For 2014, most Chevy Volt options are grouped into a few packages, including the Premium Trim (adds leather seating trim, heated front seats and a rear center armrest), and two Enhanced Safety packages, one including rear park assist and a rearview camera and the other adding front park assist and the lane-departure and collision-warning systems. Stand-alone options include an energy-saving Bose sound system (it’s 40 percent lighter and uses 50 percent less energy than a conventional sound system), MyLink, a 240-volt charging station and a navigation system with 30GB hard-drive music storage and Sirius NavTraffic.
DELAYED START AND DEPARTURE TIME MODE
Using information supplied by your local electricity provider, you can program the Volt to start recharging its battery pack when rates are at their lowest. And if you tell it when you plan to leave in the morning, the car will automatically schedule the charging process to ensure it’s ready.
VOLT SMARTPHONE APP
The OnStar MyLink app lets you check your Volt’s battery level, tire pressure, available electric range, lock/unlock the doors and start the A/C system to pre-cool the interior, all from your smartphone. You can control charging rate and get a text or e-mail alert when the battery is “full.”
Under the Hood
The 2014 Chevrolet Volt’s propulsion system consists of an electric drive unit that makes 149 horsepower and 273 lb-ft of torque, a 16kWh lithium-ion battery pack and a 1.4-liter/84-horsepower 4-cylinder “range-extender.” That engine takes over when battery charge is depleted – normally after 25-40 miles of driving – and generates on-the-fly electricity for another 300-380 miles. Recharging takes 10-16 hours using a standard 110V outlet or about four hours on a 240V dedicated unit. The Volt has four operating modes. Normal is the most efficient, Sport provides more direct accelerator response, Mountain helps the battery cope with extended steep grades and Hold runs only on the gas engine/generator, conserving battery charge for when it may be wanted (in town, for instance).

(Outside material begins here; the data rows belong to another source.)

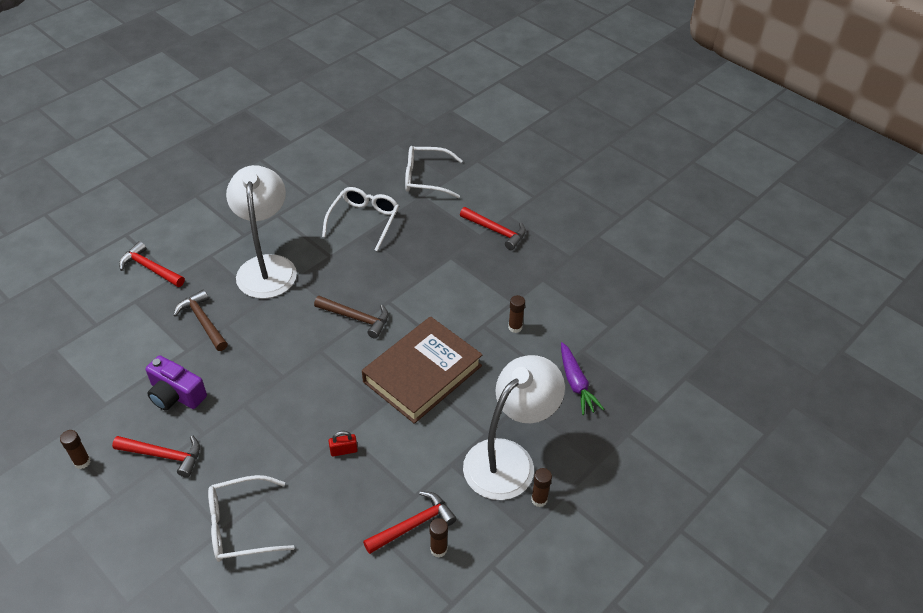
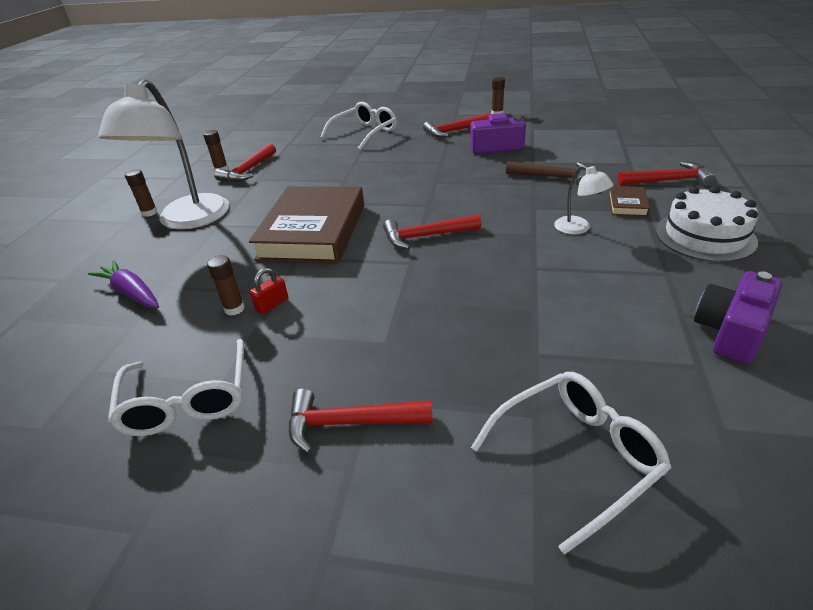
camera: 150 degrees right, 10 degrees down
(210, 266) = (627, 204): none -> brown book
(219, 221) = (705, 236): none -> white cake
(267, 266) = (578, 228): white lamp -> white lamp, size x0.44
(304, 180) = (731, 331): none -> purple camera
(343, 450) = (335, 174): red padlock -> red padlock (272, 304)
(356, 318) = (425, 236): brown hammer -> red hammer
(364, 221) = (560, 325): white glasses -> white glasses (188, 400)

AC synchronous electric motor/generator
16kWh lithium-ion battery pack
1.4-liter inline-4 (drives generator only)
111kW/149 horsepower @ 4,800 rpm
273 lb-ft of torque @ 0-4,800 rpm
EPA projected full-charge range: 38 miles (all-electric), 380 miles (gasoline range-extender only)
EPA city/highway fuel economy: 93 MPGe (all-electric, mpg equivalent), 35 city/40 highway mpg (on gasoline engine/generator)

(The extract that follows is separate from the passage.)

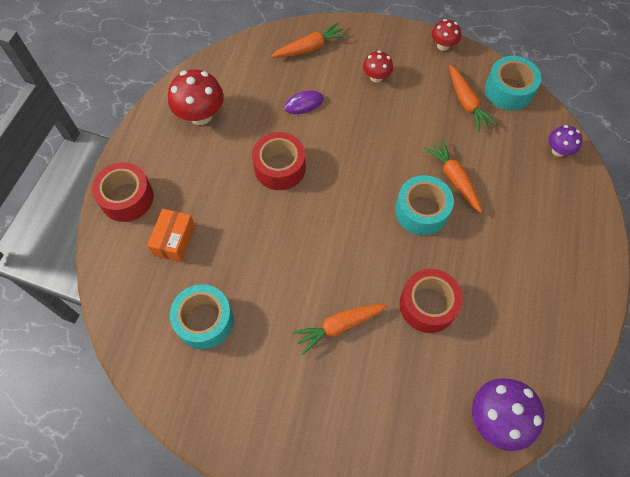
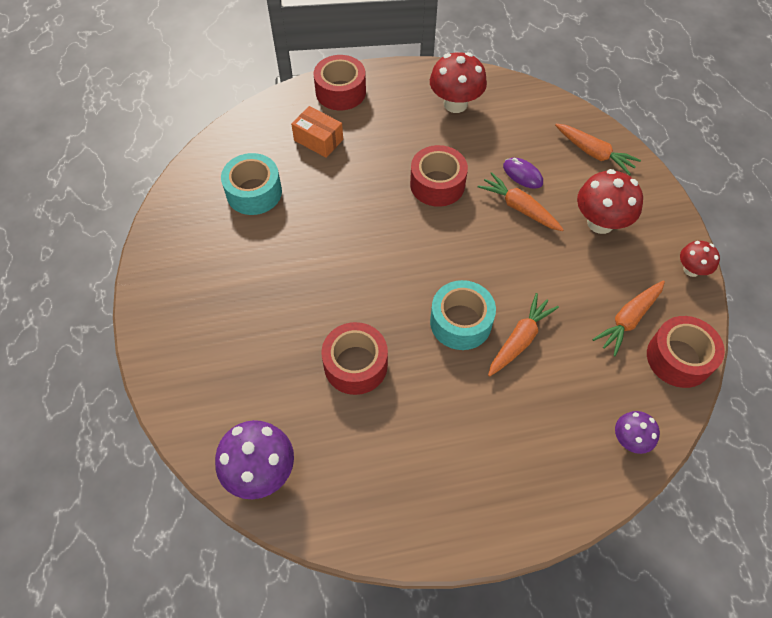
camera: 65 degrees right, 5 degrees down
(174, 240) = (318, 140): orange box -> orange box turned 45 degrees clockwise
(339, 326) = (296, 296): orange carrot -> orange carrot (519, 208)
(376, 77) = (600, 223): red mushroom -> red mushroom, size x1.74
(508, 90) = (678, 358): turquoise tape -> red tape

Chevrolet’s Volt for 2014 is more than a hybrid and more than a pure electric. Actually, it’s a bit of both. Unlike most hybrids, the Volt can run at freeway speeds on pure electric, but only for limited range of about 30-40 miles. When the battery pack is depleted, a small gasoline engine kicks on to run a generator that powers the electric motor while simultaneously recharging the battery pack. With the gasoline engine running, the Volt’s estimated range is increased to 380 miles and its fuel economy estimated around 40 mpg. Unlike many electric and hybrid offerings the Volt’s styling isn’t awkward or geeky, and its interior is one of the coolest we’ve seen in or out of a hybrid.